The male torso has had his penis neatly severed.  He bears the label “Atthis”.  This is almost certainly a variant spelling of Attis or Atys, who appears in Classical mythology.  There are a number of variations of his story, but each deals with the same basic story, of the relationship between Attis, and Cybele.  In one variant, Cybele began life as Agdithus, a hermaphrodite god/dess.  The gods emasculated Agdithus, who then became known as the female, Cybele.  A pomegranate tree grew from Agdithus’ blood;  a river nymph ate from the tree, became pregnant and gave birth to Attis, with whom Cybele subsequently fell in love.  Attis, however, was betrothed to a king’s daughter.  In a jealous rage Cybele caused Attis and the King to go mad and emasculate (or, perhaps, castrate) themselves.  Attis later recovered his senses  and was about to kill himself when Cybele saved him by changing him into a pine tree. 

 

The hermaphrodite torso carries a label  “the circumcised hermaphrodite” although s/he has experienced substantially more than mere circumcision.  S/he, like the male figure, has had the entire penis sliced through and removed.  The hermaphrodite is a key figure in alchemical writings and symbolises the uniting of opposites.  The word itself is a conjunction of Hermes and Aphrodite and represents a union of the masculine and feminine aspects of matter resulting in the creation of a spiritual whole.  The hermaphrodite is the Magical Child, the Two-in-One and is the culmination of the Great Work.  Here, however, the magical child has been mutilated.  This torso no longer belongs to “the hermaphrodite whole, opposites bound together in mitigating embrace” about which Colquhoun wrote in her short alchemical text Waterstone of the Wise.

 

Other meanings abound.  Remy adds that ‘pine’ is French slang for penis.  Colquhoun herself mentioned, in the preface to her 1976 retrospective, that Isadore Ducasse, the self-styled Comte du Lautréamont, had described George Sand, the cross-dressing literary figure of the late 19th century as the circumcised hermaphrodite

 

Does one sense a crisis in the artist’s life?  Even the Magical Child is incomplete.
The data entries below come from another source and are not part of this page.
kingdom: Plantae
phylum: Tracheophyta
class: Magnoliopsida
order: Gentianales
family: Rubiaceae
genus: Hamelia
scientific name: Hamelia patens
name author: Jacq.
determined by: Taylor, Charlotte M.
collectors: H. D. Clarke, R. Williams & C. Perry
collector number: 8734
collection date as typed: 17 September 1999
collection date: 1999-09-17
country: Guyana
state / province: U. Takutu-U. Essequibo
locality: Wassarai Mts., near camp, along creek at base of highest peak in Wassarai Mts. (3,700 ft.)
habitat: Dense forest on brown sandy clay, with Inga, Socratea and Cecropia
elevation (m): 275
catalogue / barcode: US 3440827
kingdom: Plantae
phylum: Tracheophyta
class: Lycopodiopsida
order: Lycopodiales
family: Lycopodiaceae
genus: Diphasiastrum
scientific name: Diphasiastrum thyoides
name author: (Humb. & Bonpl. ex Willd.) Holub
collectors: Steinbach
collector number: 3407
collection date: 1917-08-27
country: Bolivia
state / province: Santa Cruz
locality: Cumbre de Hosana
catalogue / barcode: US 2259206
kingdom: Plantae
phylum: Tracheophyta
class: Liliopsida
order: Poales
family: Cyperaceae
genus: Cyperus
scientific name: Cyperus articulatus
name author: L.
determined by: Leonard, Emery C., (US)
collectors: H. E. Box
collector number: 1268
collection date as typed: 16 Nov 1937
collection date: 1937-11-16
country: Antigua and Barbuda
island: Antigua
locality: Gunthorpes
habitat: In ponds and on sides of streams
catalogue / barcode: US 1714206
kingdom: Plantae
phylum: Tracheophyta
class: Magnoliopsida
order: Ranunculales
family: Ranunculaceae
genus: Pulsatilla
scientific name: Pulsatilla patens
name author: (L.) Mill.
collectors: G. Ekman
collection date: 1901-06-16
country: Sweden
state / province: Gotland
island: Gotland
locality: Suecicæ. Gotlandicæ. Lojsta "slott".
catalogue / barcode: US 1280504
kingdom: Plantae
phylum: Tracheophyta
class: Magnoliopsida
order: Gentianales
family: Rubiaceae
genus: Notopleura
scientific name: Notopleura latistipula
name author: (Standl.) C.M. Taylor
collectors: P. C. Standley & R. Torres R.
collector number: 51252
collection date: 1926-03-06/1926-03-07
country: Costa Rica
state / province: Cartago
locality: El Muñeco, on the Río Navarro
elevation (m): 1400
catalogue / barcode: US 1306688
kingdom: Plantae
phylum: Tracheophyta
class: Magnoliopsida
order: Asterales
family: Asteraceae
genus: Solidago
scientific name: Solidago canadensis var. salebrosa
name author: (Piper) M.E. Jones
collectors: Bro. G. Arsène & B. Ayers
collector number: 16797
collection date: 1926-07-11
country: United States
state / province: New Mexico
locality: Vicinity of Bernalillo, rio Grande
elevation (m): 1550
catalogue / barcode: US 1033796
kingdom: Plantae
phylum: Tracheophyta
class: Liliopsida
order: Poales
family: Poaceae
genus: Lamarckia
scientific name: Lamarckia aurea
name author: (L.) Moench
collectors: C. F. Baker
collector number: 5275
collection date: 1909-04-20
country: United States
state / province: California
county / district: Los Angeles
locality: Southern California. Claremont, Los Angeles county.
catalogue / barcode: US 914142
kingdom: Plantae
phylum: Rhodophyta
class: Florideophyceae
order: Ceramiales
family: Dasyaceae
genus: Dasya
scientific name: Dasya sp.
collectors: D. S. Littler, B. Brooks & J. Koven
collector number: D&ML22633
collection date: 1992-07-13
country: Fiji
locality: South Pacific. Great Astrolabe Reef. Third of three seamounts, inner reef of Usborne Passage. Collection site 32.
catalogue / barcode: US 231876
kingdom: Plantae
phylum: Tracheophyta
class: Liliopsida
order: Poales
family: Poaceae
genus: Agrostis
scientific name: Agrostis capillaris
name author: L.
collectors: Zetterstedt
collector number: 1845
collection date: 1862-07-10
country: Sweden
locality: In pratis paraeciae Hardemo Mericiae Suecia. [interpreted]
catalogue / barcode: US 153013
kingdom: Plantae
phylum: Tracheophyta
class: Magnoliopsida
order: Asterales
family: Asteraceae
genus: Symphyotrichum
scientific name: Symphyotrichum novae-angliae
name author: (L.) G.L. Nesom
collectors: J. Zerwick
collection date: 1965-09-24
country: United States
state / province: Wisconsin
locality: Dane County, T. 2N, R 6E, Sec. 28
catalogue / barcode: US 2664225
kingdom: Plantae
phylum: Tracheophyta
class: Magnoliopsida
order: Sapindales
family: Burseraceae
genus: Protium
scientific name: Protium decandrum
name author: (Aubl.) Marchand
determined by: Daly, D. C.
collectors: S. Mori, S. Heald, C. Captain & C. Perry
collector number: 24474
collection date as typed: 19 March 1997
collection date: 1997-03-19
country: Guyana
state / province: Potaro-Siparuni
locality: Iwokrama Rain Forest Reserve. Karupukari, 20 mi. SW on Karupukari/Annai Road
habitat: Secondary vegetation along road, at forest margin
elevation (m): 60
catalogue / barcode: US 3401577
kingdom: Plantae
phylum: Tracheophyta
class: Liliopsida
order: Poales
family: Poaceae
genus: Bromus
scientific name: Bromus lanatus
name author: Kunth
The Méditerranée series, with its suggestions of emotional turmoil had only recently been completed.  The artist was at the start of her relationship with Toni del Renzio, but they were not yet married.  Stylistically, she was making the transition from magic realism to a more extensive use of automatism.  The work may well be, in part, a parody on the male surrealist obsession with sexuality, but everything hints at personal transition, uncertainty and chaos.

 

This was the work that Colquhoun was asked to remove from the Leicester Galleries exhibition in 1942 because of its pornographic content.  See Johnstone, p236 and Oxford Art Journal, July 1981 for further details.

 

References

Battersby, C. Dirty words for the Tate. MAKE: the magazine of women's art. No. 33 (Mar/Apr 90) pp4-8.

 

Buck, L. Faceless Femme fatales. MAKE: the magazine of women's art. No. 49 (Nov/Dec 92) pp16-17.

 

Chadwick, W. Women Artists and the Surrealist Movement, Thames and Hudson, London, 1985.

 

Colquhoun, I.  The Water stone of the Wise. in:. A Comfort and J Bayliss, (eds.) New Road, 1943. Gray Walls Press,  Billericay, Essex. pp. 196-9.

 

Colquhoun, I.  Women in Art. Oxford Art Journal, July 1981 p 65.

 

Colquhoun, I.  Osmazone. Dunganon, Örkeljunga, Sweden 1983.

 

Johnstone, W.  Points in Time. An autobiography.  Barrie and Jenkins, London 1980.

 

Ratcliffe, E. Ithell Colquhoun. Mandrake, Oxford. 2007.

 

Remy, M. Surrealism in Britain. Ashgate, Aldershot, 1999.

 

Robinson, M.  Surrealism.  Flame Tree Publishing, London, 2005. 

 

Stich, S. Anxious Visions. Abbeville Press, New York, 1970.